→ What to work on
How do the lines below between the ones holding "b.) Other Old" and "Mr. James advised", inclusive, read? Give them again exactly, with no other lines.

→ Input material
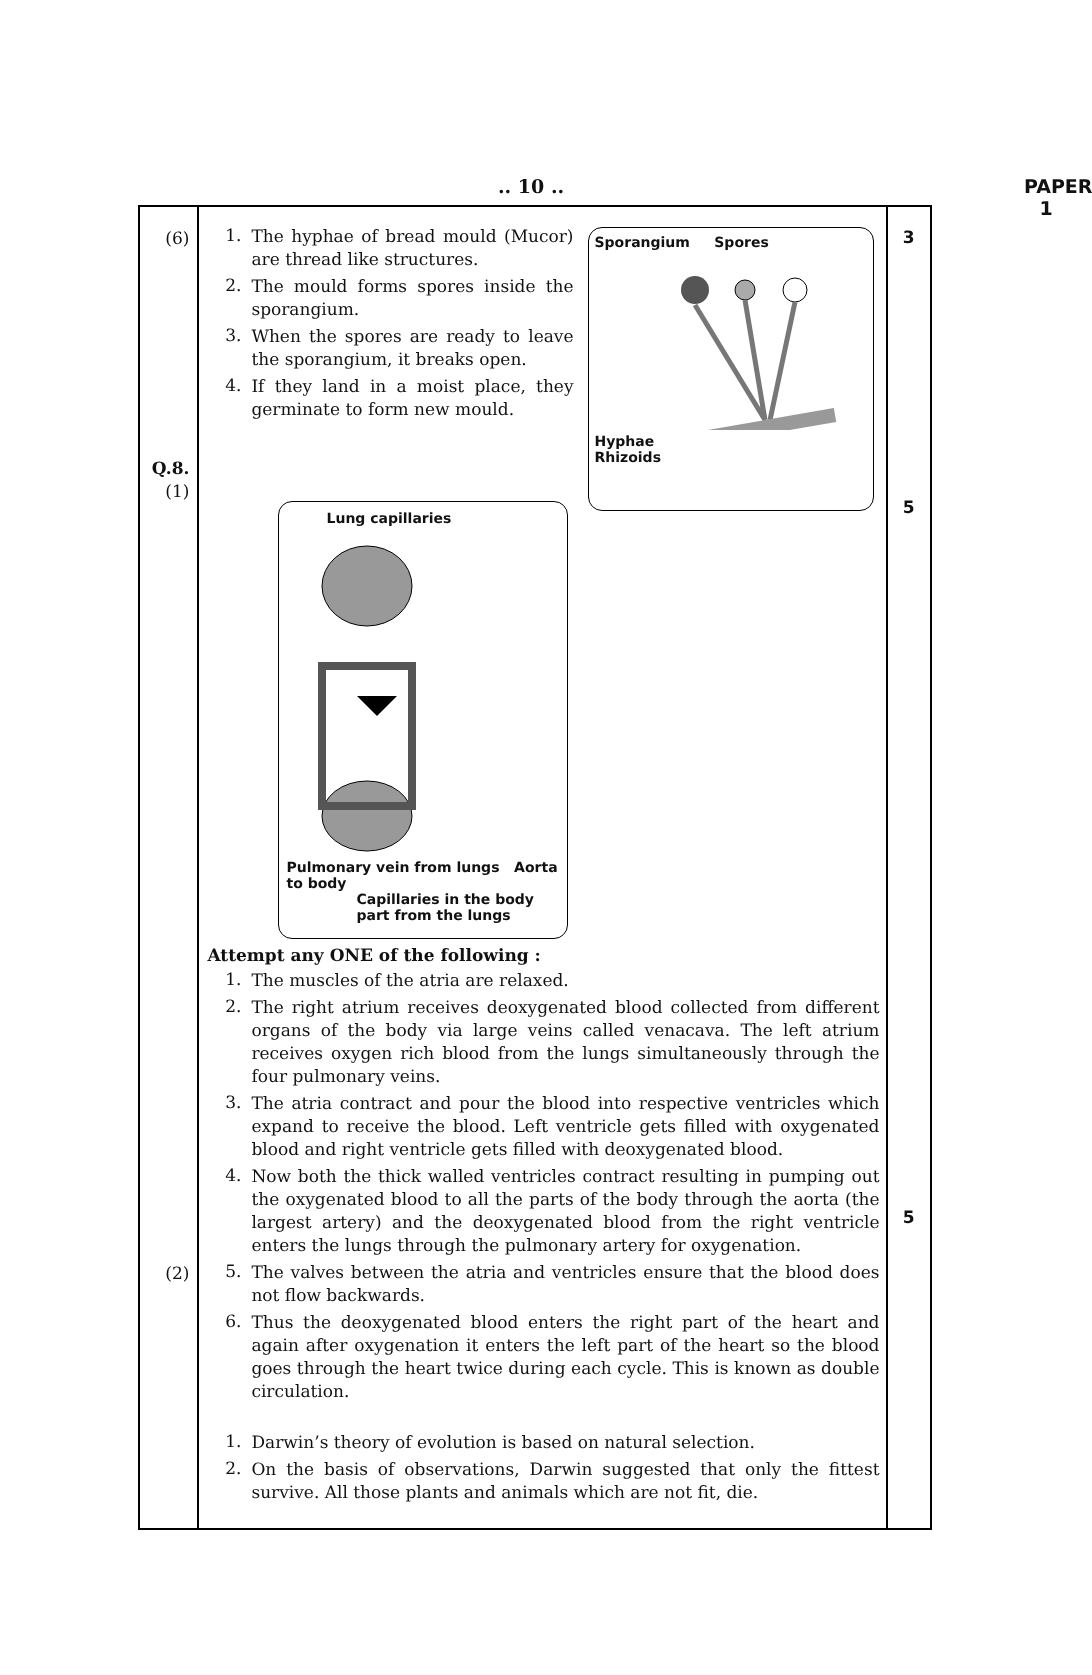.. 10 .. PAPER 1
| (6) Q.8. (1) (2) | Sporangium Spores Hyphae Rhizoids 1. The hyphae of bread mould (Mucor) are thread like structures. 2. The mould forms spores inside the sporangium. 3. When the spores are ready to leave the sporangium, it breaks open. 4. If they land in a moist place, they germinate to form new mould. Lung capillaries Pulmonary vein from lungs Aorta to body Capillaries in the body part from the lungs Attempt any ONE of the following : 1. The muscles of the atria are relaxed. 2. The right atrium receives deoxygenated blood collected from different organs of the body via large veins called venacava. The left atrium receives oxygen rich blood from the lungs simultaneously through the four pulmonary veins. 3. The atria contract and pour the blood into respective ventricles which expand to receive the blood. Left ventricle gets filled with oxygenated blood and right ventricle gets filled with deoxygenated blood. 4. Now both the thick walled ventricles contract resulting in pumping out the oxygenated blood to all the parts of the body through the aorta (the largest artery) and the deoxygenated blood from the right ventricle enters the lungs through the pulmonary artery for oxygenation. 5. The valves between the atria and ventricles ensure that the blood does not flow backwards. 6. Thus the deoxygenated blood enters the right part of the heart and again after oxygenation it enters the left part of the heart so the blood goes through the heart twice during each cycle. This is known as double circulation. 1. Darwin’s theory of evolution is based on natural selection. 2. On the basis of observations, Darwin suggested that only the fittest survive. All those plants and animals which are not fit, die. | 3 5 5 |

* * *

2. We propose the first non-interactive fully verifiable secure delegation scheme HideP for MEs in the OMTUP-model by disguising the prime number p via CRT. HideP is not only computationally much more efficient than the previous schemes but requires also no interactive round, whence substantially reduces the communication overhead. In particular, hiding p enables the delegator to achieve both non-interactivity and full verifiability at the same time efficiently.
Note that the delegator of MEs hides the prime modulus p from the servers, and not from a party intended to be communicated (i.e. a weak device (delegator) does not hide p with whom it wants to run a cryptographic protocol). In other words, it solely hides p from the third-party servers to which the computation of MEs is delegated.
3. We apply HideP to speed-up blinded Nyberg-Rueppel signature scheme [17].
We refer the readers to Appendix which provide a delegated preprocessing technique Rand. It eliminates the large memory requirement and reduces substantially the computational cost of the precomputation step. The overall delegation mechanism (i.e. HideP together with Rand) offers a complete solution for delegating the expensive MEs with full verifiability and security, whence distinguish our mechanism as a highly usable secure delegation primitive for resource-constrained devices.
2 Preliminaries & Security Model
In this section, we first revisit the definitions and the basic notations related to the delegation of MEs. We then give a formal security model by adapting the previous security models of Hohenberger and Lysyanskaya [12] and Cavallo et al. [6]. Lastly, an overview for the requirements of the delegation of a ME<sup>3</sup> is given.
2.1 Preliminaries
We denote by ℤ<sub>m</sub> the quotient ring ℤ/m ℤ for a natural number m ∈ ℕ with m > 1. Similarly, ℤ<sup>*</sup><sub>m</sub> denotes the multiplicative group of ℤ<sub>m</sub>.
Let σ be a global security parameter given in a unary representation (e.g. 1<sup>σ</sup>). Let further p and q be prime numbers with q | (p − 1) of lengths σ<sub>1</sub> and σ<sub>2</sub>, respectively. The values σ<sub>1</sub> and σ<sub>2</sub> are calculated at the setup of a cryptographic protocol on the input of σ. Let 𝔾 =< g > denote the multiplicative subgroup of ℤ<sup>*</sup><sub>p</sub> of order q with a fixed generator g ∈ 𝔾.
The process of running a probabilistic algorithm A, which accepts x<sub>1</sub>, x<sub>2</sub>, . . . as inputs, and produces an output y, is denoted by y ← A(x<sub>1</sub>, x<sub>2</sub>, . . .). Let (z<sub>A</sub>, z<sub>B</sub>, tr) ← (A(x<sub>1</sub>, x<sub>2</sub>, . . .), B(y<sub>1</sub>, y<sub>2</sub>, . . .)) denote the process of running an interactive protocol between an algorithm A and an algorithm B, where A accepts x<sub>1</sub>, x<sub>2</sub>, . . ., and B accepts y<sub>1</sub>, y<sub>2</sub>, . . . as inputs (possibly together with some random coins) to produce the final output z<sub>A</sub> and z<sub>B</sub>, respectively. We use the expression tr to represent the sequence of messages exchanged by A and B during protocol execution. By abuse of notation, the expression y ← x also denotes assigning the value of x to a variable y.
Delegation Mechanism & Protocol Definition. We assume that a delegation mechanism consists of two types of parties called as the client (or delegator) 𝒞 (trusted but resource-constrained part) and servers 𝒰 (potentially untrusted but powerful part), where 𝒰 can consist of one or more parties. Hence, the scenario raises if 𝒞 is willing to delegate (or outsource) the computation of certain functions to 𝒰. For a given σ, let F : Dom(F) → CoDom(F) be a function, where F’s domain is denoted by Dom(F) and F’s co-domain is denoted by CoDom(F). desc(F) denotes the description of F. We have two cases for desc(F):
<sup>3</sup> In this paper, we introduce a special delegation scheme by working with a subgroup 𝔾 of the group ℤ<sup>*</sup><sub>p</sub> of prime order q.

==

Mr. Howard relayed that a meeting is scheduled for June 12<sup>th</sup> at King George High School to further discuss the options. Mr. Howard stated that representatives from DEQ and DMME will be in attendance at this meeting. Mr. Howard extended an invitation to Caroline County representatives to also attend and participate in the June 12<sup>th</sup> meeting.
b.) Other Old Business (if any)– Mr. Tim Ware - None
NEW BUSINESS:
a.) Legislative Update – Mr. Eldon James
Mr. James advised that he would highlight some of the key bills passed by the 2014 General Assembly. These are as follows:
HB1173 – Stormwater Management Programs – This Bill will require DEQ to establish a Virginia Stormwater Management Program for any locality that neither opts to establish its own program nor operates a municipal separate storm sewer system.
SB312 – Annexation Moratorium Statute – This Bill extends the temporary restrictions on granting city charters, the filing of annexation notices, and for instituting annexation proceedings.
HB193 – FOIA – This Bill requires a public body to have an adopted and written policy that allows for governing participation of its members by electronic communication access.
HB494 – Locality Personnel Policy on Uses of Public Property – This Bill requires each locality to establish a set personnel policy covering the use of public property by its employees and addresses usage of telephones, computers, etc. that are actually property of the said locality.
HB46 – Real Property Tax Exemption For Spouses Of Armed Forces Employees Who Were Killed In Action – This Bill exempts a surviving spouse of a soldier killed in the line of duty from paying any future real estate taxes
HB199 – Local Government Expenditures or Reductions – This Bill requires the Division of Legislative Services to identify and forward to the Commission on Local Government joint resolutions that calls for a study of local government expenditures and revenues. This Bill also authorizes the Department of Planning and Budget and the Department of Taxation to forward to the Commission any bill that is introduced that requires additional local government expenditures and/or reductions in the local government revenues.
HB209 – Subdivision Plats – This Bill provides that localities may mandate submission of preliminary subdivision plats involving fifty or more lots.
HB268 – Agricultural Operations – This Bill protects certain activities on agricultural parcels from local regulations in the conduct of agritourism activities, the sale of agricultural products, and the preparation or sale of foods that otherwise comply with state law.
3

→ Result
b.) Other Old Business (if any)– Mr. Tim Ware - None
NEW BUSINESS:
a.) Legislative Update – Mr. Eldon James
Mr. James advised that he would highlight some of the key bills passed by the 2014 General Assembly. These are as follows:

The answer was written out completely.